Trigger Warning:
The following blab contains feels and confusion and amazement towards Mark Manson's The Subtle Art of Not Giving a Fuck which may not be suitable to those who haven't read it. I suggest to go on your own way and have a good day.| you have been warned |
growing up sucks. growing up hurts. but growing up is necessary. that is, if we wanted to live a life we can call life. if we really wanted to live.
i've read a lot of self-help books. read tons of quotes that not only boosts my morale, but also gives me a certain high.
17 years in life and i realized from all those books, tho i do pick up one or two lessons from each book, i mostly do that to be right. i know, sick. but it's nice to know that i already have something in me to be successful. makes me feel like i can conquer the world. that i am unique. different. special.
but no one wants to be special. srsly. because we all wanted to belong. to be understood. to be accepted. and if by being "special," we couldn't get this, we get mad. we blame the world. we wanted out—how dare this filthy world to turn its back on me? me?!
or in reverse, it kinda looks like this—no one wants me. i'm a trash. the world is better off without me.
joke's on me.
the sudden rant, however, is not necessary. nadala lang ako ng emosyon.
right. emosyon.
(oh, my god, here comes btob things. kindly buckle up or step out of the ride.)
in the song beautiful pain, (gods, even the title is damn good) one line that never ceases to amaze me is, "no one wants to deal with the pain that follows, no, i understand them, though."
pain hurts. pain is negative. pain is something we all try to avoid. but pain is what told us to never bump on that table again. pain told us to use slippers if we're running in a rocky road. pain told us to watch our steps or we'll be rolling down that stairs.
at very core, i already know that pain is an ally. mark manson amplified that by making me realize that pain is not only an ally, but also a teacher.

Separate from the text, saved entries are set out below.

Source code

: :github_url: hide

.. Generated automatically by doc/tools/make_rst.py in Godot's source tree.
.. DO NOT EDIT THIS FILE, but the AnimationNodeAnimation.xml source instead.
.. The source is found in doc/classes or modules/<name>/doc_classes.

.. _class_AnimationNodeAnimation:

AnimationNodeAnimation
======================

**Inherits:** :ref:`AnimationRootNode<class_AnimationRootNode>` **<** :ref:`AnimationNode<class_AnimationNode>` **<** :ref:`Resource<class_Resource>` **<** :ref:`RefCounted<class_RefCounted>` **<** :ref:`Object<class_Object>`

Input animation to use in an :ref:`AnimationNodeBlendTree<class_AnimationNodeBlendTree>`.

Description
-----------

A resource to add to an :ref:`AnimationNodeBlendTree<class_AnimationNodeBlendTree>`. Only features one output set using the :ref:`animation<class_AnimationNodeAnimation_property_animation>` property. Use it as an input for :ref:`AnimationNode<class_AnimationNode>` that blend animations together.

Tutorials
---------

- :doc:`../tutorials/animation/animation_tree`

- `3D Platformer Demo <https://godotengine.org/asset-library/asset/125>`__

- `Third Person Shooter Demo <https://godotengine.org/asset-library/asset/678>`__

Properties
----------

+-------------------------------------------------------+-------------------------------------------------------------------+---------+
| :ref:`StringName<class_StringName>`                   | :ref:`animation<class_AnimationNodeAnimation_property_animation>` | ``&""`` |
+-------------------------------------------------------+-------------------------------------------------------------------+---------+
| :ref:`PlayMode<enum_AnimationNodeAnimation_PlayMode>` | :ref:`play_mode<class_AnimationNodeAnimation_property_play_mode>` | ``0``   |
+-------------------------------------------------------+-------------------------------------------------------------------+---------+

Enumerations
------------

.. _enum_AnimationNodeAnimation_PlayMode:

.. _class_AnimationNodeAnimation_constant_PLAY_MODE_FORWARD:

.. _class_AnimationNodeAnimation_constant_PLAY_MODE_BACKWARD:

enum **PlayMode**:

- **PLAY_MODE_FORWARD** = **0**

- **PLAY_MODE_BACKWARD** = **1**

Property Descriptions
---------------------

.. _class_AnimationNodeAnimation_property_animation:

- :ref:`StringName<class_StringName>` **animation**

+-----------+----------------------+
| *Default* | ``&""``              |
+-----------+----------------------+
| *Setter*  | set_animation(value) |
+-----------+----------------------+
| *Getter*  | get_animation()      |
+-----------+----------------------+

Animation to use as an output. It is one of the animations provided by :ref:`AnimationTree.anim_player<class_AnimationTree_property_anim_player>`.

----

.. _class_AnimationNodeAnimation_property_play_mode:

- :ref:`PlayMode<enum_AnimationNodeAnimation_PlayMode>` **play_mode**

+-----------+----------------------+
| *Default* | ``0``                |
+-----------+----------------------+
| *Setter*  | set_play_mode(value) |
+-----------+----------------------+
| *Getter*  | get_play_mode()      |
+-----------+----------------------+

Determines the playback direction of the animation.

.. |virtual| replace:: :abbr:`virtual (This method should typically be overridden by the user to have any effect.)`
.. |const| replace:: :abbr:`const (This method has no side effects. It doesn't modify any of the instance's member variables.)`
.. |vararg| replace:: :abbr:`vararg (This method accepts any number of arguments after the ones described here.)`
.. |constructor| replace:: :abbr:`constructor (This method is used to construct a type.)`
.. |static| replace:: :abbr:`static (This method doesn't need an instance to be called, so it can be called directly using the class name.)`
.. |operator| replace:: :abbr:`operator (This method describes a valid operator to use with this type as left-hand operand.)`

greatest teacher ever. here, lemme give pain its well-deserve mug.
and you know what's more? pain gives way for growth. pain happens because something is wrong. something is wrong because we need to change. we need to change because we're always wrong.
mark manson, holy crap.
a number of things from the book flipped my world. one really remarkable thing is "not giving a fuck" is different from what we actually perceive it.
see, i picked the book for the same reason you may have picked it or read my eternal on-going story which is keep it simple, stupid, because it's badass. it seems like an adventure. it promises an adventure.
we want that.
but manson's book won't give you an adventure. it'll force you to sit down and assess yourself, your life, and your death.
and i think, it's the only adventure we'll ever need as it is endless. also relentless.
i really like how he said that not giving a fuck is staring down at your own failure and shoving your peace sign with your index finger folded on it. and then he proceeded to get on the gritty and grueling details of why and how it'll be a difficult journey to do.
because really, we all have this moments of yolo. of quick adrenaline rush wherein we're not afraid of anything and does whatever the hell it is we're stalling to do. with that in mind, staring at your own failure sounds good. it sounds simple and easy. heck, i do that most of the time.
but one failure would also crumple me to pieces. because at the very core of it all, i am still afraid of failure.
when you're raised to be an achiever, i guess, "never fail" is a pre-requisite subject to take.
but that's also one thing manson shove in my skull. that everything in my life is my responsibility.
now, of course, it is. i would fight for my life to be lived in the way i want so, of course, mark, it is!
but he added emphasis on "everything."
everything as in everything. everything as in including the situations you're in due to someone else's doing. everything as in including the ones you have completely no control over.
it's my responsibility because i have full control over the only thing that could make a difference in my life—my actions.
hold on a second, i need to drink my coffee because that's true. and bitter.
never have i ever thought that whatever impact other people caused in my life is my responsibility.
the more i think about it, the more freeing it is. the more power i have over my own life. the more alive i feel for knowing this is my own and no one else's. the more i care about my time. the more i care about whether or not the things i give my attention to contributes to the overall direction i wanted to go in life.
now, i just finished the book and my mind is still reeling from all of those hard pills to swallow, and i don't think i figured out one-fourth of what manson's trying to say, but adore every bit of it.
i remember a question asked on facebook a long time ago which kinda goes like this, "how can you say a story is good?" to which i replied, "disturbing."
to be very honest, i feel like i am floating. because the very things upon which i planted the foundation of my self was wreck by the book.
it is disturbing. and i'll probably read that again. and again. and again.